Dr. Louis A. Frank
(1938 - 2014)
Was one of the most respected space physicists in the world; he was responsible for more scientific instruments aboard spacecraft than any other scientist, having been an experimenter, co-investigator, or principal investigator for instruments aboard 42 spacecraft. He was the recipient of the National Space Act Award.
A native of Chicago, Frank's first professional research activities began in 1958 when he assisted James Van Allen in the calibration of the first U.S. lunar probes, Pioneers 3 and 4, as an undergraduate student at the University of Iowa.
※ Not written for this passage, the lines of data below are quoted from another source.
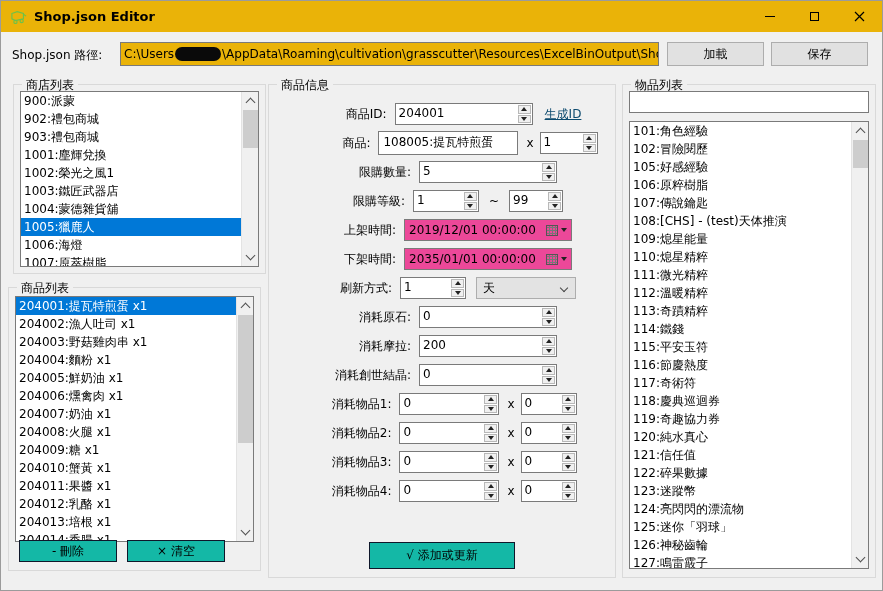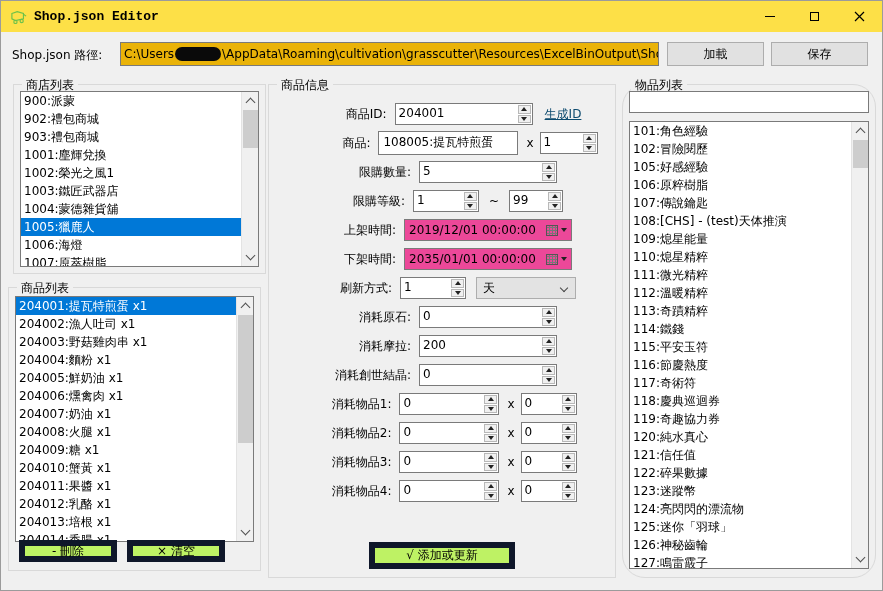--- a/index.html
+++ b/index.html
@@ -13,7 +13,7 @@
     box-shadow: inset 0 0 0 1px #9b9b9b;
   }
   
-  .titlebar { position:absolute; top:1px; left:1px; right:1px; height:31px; background:#fde047; display:flex; align-items:center;font-family:Liberation Mono, monospace; }
+  .titlebar { position:absolute; top:1px; left:1px; right:1px; height:31px; background:#eab308; display:flex; align-items:center; }
   .app-icon { margin-left:9px; width:18px; height:16px; }
   .app-title { margin-left:6px; font-weight:bold; font-size:13px; }
   .win-controls { margin-left:auto; display:flex; height:100%; }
Later, Frank was the principal investigator for the auroral imaging instruments for the Dynamics Explorer Mission, the plasma instrumentation for the Galileo Mission to Jupiter, the U.S. plasma instrumentation for the Japanese Geotail spacecraft, and the camera for visible wavelengths for the Polar spacecraft of the International Solar Terrestrial Physics (ISTP) Program. His scientific accomplishments were many: he discovered the theta aurora, the remarkable configuration of auroral and polar cap luminosities that looks like the Greek letter theta hovering above the polar cap; he made the first measurements of the plasma ring around Jupiter and Saturn; and he was the first to measure solar-wind plasma funneling directly into the Earth's polar atmosphere, as well as the belt of ions around the Earth known as the "ring current." Frank was a Fellow of the American Physical Society, a Fellow of the American Geophysical Union, and the recipient of the National Space Act Award.